METHODS: This double-blind randomized control trial conducted from January 2013 to April 2014 at the Gastrointestinal and Liver Diseases Research Center in Rasht, Iran. A total of 324 patients were selected from candidates for diagnostic or therapeutic ERCP by using the simple sampling method. Patients received a single dose of Naproxen (500 mg; n = 162) or a placebo (n = 162) per rectum immediately before ERCP. The overall incidence of PEP, incidence of mild to severe PEP, serum amylase levels and adverse effects were measured. The primary outcome measure was the development of pancreatitis onset of pain in the upper abdomen and elevation of the serum amylase level to > 3 × the upper normal limit (60-100 IU/L) within 24 h after ERCP. The severity of PEP was classified according to the duration of therapeutic intervention for PEP: mild, 2-3 d; moderate 4-10 d; and severe, > 10 d and/or necessitated surgical or intensive treatment, or contributed to death.

RESULTS: PEP occurred in 12% (40/324) of participants, and was significantly more frequent in the placebo group compared to the naproxen group (P < 0.01). Of the participants, 25.9% (84/324) developed hyperamylasemia within 2 h of procedure completion, among whom only 35 cases belonged to the naproxen group (P < 0.01). The incidence of PEP was significantly higher in female sex, in patients receiving pancreatic duct injection, more than 3 times pancreatic duct cannulations, and ERCP duration more than 40 min (Ps < 0.01). There were no statistically significant differences between the groups regarding the procedures or factors that might increase the risk of PEP, sphincterotomy, precut requirement, biliary duct injection and number of pancreatic duct cannulations. In the subgroup of patients with pancreatic duct injection, the rate of pancreatitis in the naproxen group was significantly lower than that in the placebo (6 patients vs 23 patients, P < 0.01, RRR = 12%, AR = 0.3, 95%CI: 0.2-0.6). Naproxen reduced the PEP in patients with ≥ 3 pancreatic cannulations (P < 0.01, RRR = 25%, AR = 0.1, 95%CI: 0.1-0.4) and an ERCP duration > 40 min (P < 0.01, RRR = 20%, AR = 0.9, 95%CI: 0.4-1.2).

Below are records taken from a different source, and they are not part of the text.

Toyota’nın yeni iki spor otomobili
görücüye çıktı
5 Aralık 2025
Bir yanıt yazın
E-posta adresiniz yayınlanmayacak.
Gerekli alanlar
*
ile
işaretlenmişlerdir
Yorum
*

CONCLUSION: Single dose of suppository naproxen administered immediately before ERCP reduces the incidence of PEP.

Keywords: Naproxen, Nonsteroidal anti-inflammatory drugs, Pancreatic duct injection, Post-endoscopic retrograde cholangiopancreatography, Pancreatitis, Serum amylase

Core tip: Acute pancreatitis is the most common serious complication of endoscopic retrograde cholangiopancreatography (ERCP); prevention of post-ERCP pancreatitis (PEP) has become more challenging. The use of nonsteroidal anti-inflammatory drugs is effective in this condition. This study evaluated the efficacy of rectally administered naproxen for the prevention of PEP in composition with placebo immediately before ERCP.